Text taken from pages
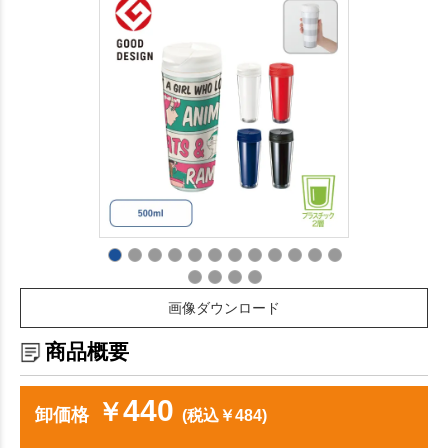
画像ダウンロード
商品概要
440
￥
卸価格
(税込￥484)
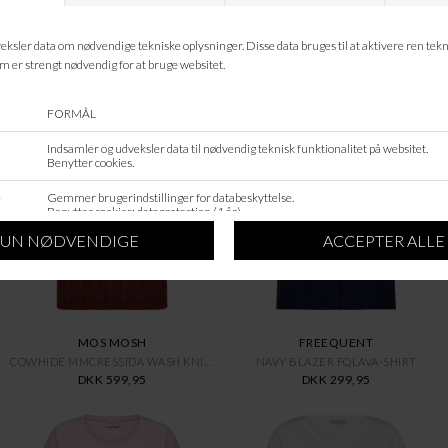
LEVETE ROOM
LEVETE ROOM
VEILE LR-NUMBIA 14
WHITE LR-NAJA 54
DKK 299,95
DKK 599,95
MOS MOSH
FREEQUENT
COWHIDE MMCRESSIDA WASH KNIT T
NAVY BLAZER FQLAVA-SHIRT
DKK 599,95
DKK 299,95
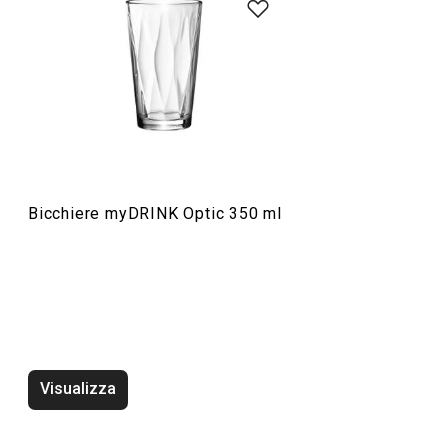
Bevande
Bicchiere myDRINK Optic 350 ml
Stampo per ghiaccio tritato
Spazzoline per p
myDRINK
myDRINK, 2 pz
Visualizza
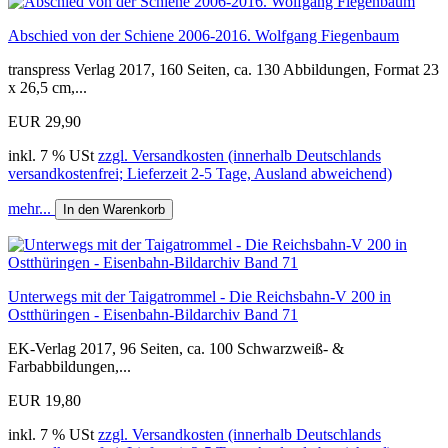
Abschied von der Schiene 2006-2016. Wolfgang Fiegenbaum
transpress Verlag 2017, 160 Seiten, ca. 130 Abbildungen, Format 23
x 26,5 cm,...
EUR 29,90
inkl. 7 % USt
zzgl. Versandkosten (innerhalb Deutschlands
versandkostenfrei; Lieferzeit 2-5 Tage, Ausland abweichend)
mehr...
In den Warenkorb
Unterwegs mit der Taigatrommel - Die Reichsbahn-V 200 in
Ostthüringen - Eisenbahn-Bildarchiv Band 71
EK-Verlag 2017, 96 Seiten, ca. 100 Schwarzweiß- &
Farbabbildungen,...
EUR 19,80
inkl. 7 % USt
zzgl. Versandkosten (innerhalb Deutschlands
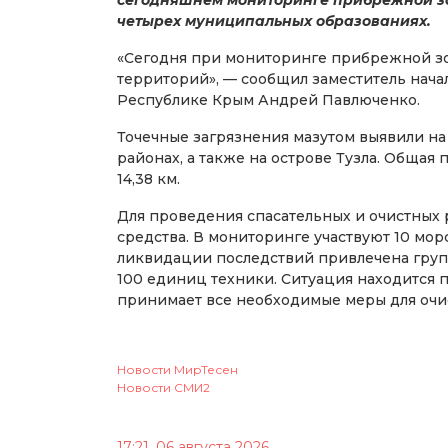
четырех муниципальных образованиях.
«Сегодня при мониторинге прибрежной зо
территорий», — сообщил заместитель нача
Республике Крым Андрей Павлюченко.
Точечные загрязнения мазутом выявили на
районах, а также на острове Тузла. Общая
14,38 км.
Для проведения спасательных и очистных 
средства. В мониторинге участвуют 10 мор
ликвидации последствий привлечена груп
100 единиц техники. Ситуация находится 
принимает все необходимые меры для очи
Новости МирТесен
Новости СМИ2
17:21, 06 августа 2026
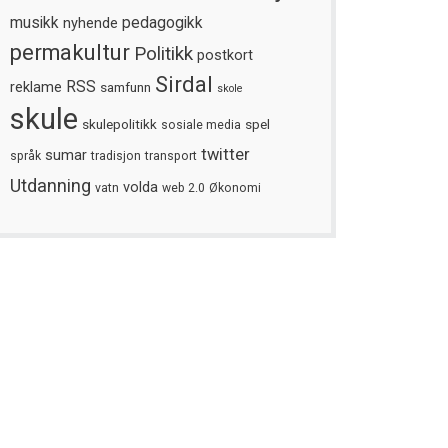
musikk
nyhende
pedagogikk
permakultur
Politikk
postkort
Sirdal
reklame
RSS
samfunn
skole
skule
skulepolitikk
spel
sosiale media
twitter
sumar
språk
tradisjon
transport
Utdanning
volda
vatn
web 2.0
Økonomi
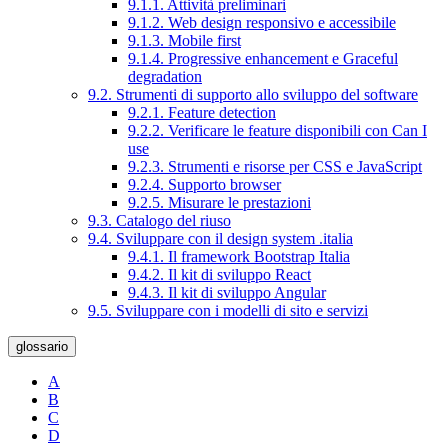
9.1.1. Attività preliminari
9.1.2. Web design responsivo e accessibile
9.1.3. Mobile first
9.1.4. Progressive enhancement e Graceful
degradation
9.2. Strumenti di supporto allo sviluppo del software
9.2.1. Feature detection
9.2.2. Verificare le feature disponibili con Can I
use
9.2.3. Strumenti e risorse per CSS e JavaScript
9.2.4. Supporto browser
9.2.5. Misurare le prestazioni
9.3. Catalogo del riuso
9.4. Sviluppare con il design system .italia
9.4.1. Il framework Bootstrap Italia
9.4.2. Il kit di sviluppo React
9.4.3. Il kit di sviluppo Angular
9.5. Sviluppare con i modelli di sito e servizi
glossario
A
B
C
D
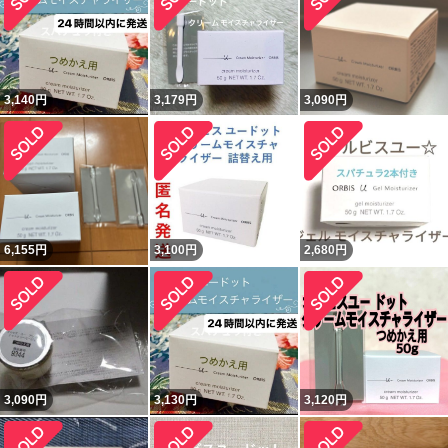
3,140
円
3,179
円
3,090
円
6,155
円
3,100
円
2,680
円
3,090
円
3,130
円
3,120
円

■ Assignment ■
Quote the part of the material that starts with the line containing "Abschied von der" and ends with the line containing "Ostthüringen - Eisenbahn-Bildarchiv Band 71", keeping every line the same.

■ Exercise response ■
Abschied von der Schiene 2006-2016. Wolfgang Fiegenbaum
transpress Verlag 2017, 160 Seiten, ca. 130 Abbildungen, Format 23
x 26,5 cm,...
EUR 29,90
inkl. 7 % USt
zzgl. Versandkosten (innerhalb Deutschlands
versandkostenfrei; Lieferzeit 2-5 Tage, Ausland abweichend)
mehr...
In den Warenkorb
Unterwegs mit der Taigatrommel - Die Reichsbahn-V 200 in
Ostthüringen - Eisenbahn-Bildarchiv Band 71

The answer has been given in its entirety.